The final assessment will be after 3 years of treatment by means of MRI.

Ethical aspects and trial organization

The protocol has been approved by the Medical Ethical Committee of the Academic Medical Center in Amsterdam. The feasibility approvals have been obtained of all the participating centers. This trial is registered in the Netherlands Trial Register under number NTR1423. Enrollment began in March 2008 and in October 2009 230 patients have been enrolled.

Statistical considerations

Mean change in aortic diameter in patients with MFS is 0.9-1.5 mm/year[4]. Sample size calculation is based on the primary endpoint (rate of change of aortic diameter). The expected difference between two groups is 0.5 mm/year with a standard deviation of 1.5 mm (2-sided α = 0.05; β = 0.2). Based on these assumptions we calculated that 286 patients are required. To compensate for an estimated 20% drop-out, the inclusion of at least 330 patients is advised.

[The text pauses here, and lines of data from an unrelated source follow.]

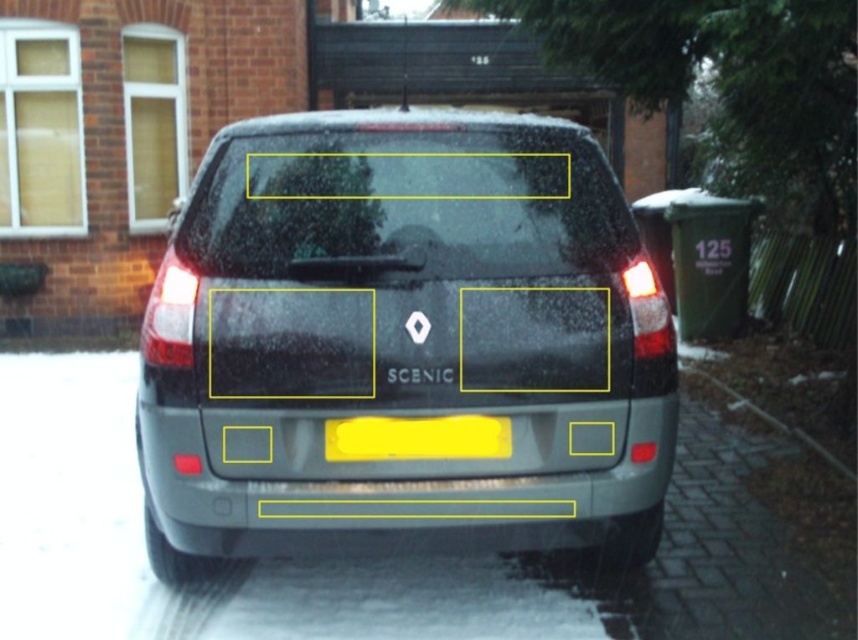
You are a delivery person trying to read the license plate of the Renault Scenic parked on the driveway. However, the transparent glass windshield at upper center is obstructing your view. Can you still see the yellow matte license plate at center clearly?

The transparent glass windshield at upper center is bigger than the yellow matte license plate at center, so it might block the view of the license plate. However, since the windshield is transparent, you might still be able to see the license plate through it, but the obstruction could make it harder to read clearly.

You are standing in front of the Renault Scenic parked on the driveway. There are two points marked on the car. The first point is at coordinates point (629, 262) and the second is at point (506, 420). Which point is closer to the rear bumper of the car?

Point (506, 420) is closer to the rear bumper of the car because it is in front of point (629, 262), which is further back.

You are standing in front of a Renault Scenic parked on a driveway. The car is positioned slightly off center with its left side closer to you. There is a point at coordinate point (269,195). Can you estimate how far this point is from you in feet?

The distance of point (269,195) from viewer is 11.87 feet.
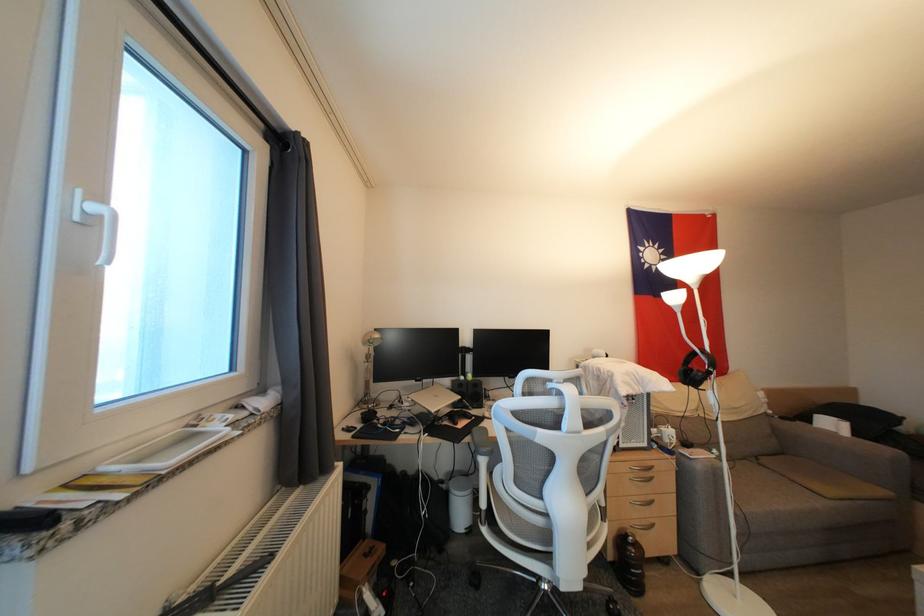
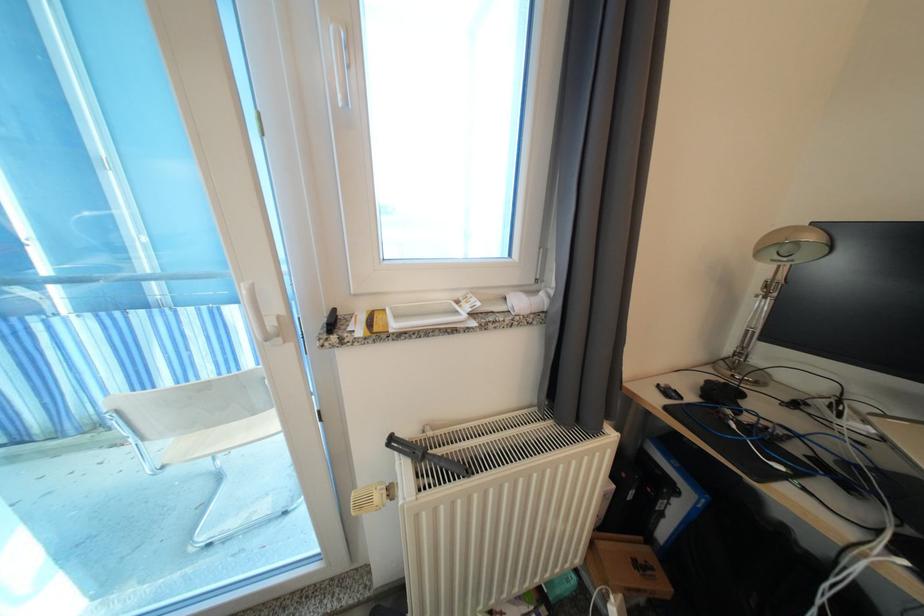
Locate, in the second image, the point that corresponds to point 382,339 in the first image.

(818, 241)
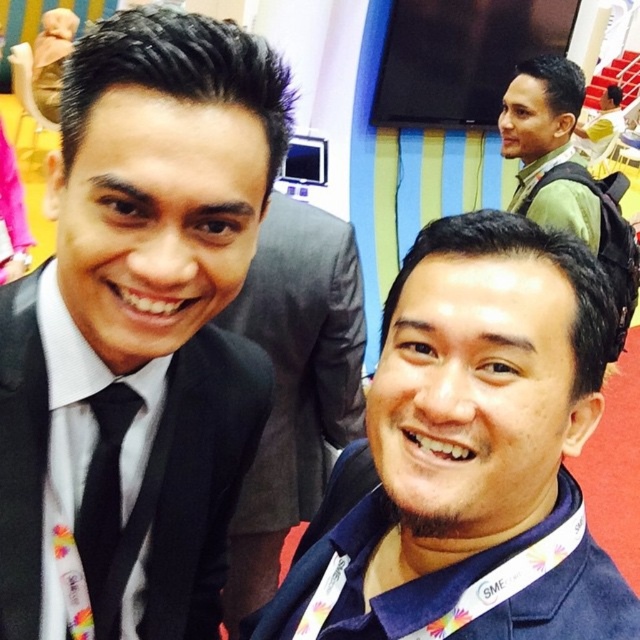
Who is positioned more to the right, matte black suit at left or green matte jacket at upper right?

Positioned to the right is green matte jacket at upper right.

Where is `matte black suit at left`? This screenshot has height=640, width=640. matte black suit at left is located at coordinates (173, 260).

Find the location of a particular element. This screenshot has height=640, width=640. matte black suit at left is located at coordinates (173, 260).

Does matte black suit at left have a greater width compared to black satin tie at left?

Indeed, matte black suit at left has a greater width compared to black satin tie at left.

What do you see at coordinates (173, 260) in the screenshot? I see `matte black suit at left` at bounding box center [173, 260].

Locate an element on the screen. The image size is (640, 640). matte black suit at left is located at coordinates (173, 260).

Is point (458, 401) positioned behind point (547, 161)?

No, it is in front of (547, 161).

Which is in front, point (435, 365) or point (568, 116)?

Point (435, 365) is in front.

Between point (467, 216) and point (566, 125), which one is positioned in front?

Positioned in front is point (467, 216).

Identify the location of blue fabric shirt at center. The height and width of the screenshot is (640, 640). (474, 452).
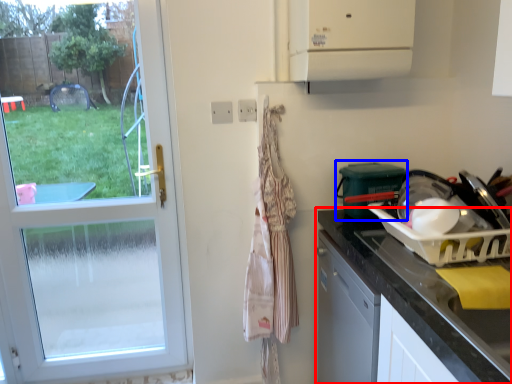
Question: Which of the following is the farthest to the observer, countertop (highlighted by a red box) or appliance (highlighted by a blue box)?

Choices:
 (A) countertop
 (B) appliance

Answer: (B)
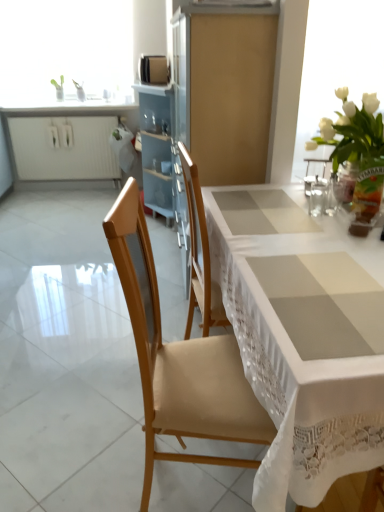
Question: Could you tell me if satin gold microwave at upper center is facing white lace tablecloth at center?

Choices:
 (A) no
 (B) yes

Answer: (A)

Question: Is satin gold microwave at upper center turned away from white lace tablecloth at center?

Choices:
 (A) no
 (B) yes

Answer: (A)

Question: Is satin gold microwave at upper center behind white lace tablecloth at center?

Choices:
 (A) yes
 (B) no

Answer: (A)

Question: Can you confirm if satin gold microwave at upper center is bigger than white lace tablecloth at center?

Choices:
 (A) no
 (B) yes

Answer: (A)

Question: Would you say satin gold microwave at upper center contains white lace tablecloth at center?

Choices:
 (A) yes
 (B) no

Answer: (B)

Question: Is satin gold microwave at upper center thinner than white lace tablecloth at center?

Choices:
 (A) yes
 (B) no

Answer: (A)

Question: From a real-world perspective, is wooden chair at center physically above white lace tablecloth at center?

Choices:
 (A) yes
 (B) no

Answer: (A)

Question: Is wooden chair at center smaller than white lace tablecloth at center?

Choices:
 (A) no
 (B) yes

Answer: (B)

Question: Are wooden chair at center and white lace tablecloth at center located far from each other?

Choices:
 (A) no
 (B) yes

Answer: (A)

Question: Does wooden chair at center have a lesser width compared to white lace tablecloth at center?

Choices:
 (A) no
 (B) yes

Answer: (B)

Question: Is wooden chair at center completely or partially outside of white lace tablecloth at center?

Choices:
 (A) no
 (B) yes

Answer: (A)

Question: Are wooden chair at center and white lace tablecloth at center beside each other?

Choices:
 (A) yes
 (B) no

Answer: (B)

Question: Is white lace tablecloth at center further to the viewer compared to clear glass water at upper right?

Choices:
 (A) no
 (B) yes

Answer: (A)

Primary analyses will be performed on an intention to treat basis. To evaluate the primary end-point a covariate analysis of the diameter change will be used in two groups (no treatment vs losartan) at baseline and after 3 years. Covariate analyses will be also used for the following secondary points: aortic volume, distensibility, pulse-wave velocity, left and right ventricle volumes. "Safety parameters" (i.e. mortality, dissections, surgery) will be evaluated by means of a X2 test.

Discussion

COMPARE study will provide important evidence of effects of losartan treatment in adult Marfan patients and lead to evidence-based recommendations. It is of immense importance for this trial to be conducted before Losartan (Cozaar®), an existent anti-hypertensive drug, is subscribed to Marfan patients based on promising preliminary results. This study aims to provide further insight in the pathogenesis and genetics of Marfan syndrome unraveling the phenotype-genotype correlation and may provide more evidence based support for the counseling of this group of patients. Insights in the causes and treatment of the aortic dilatation in MFS and therefore the integrity of vascular wall can undoubtedly be extended to other common types of aneurysm.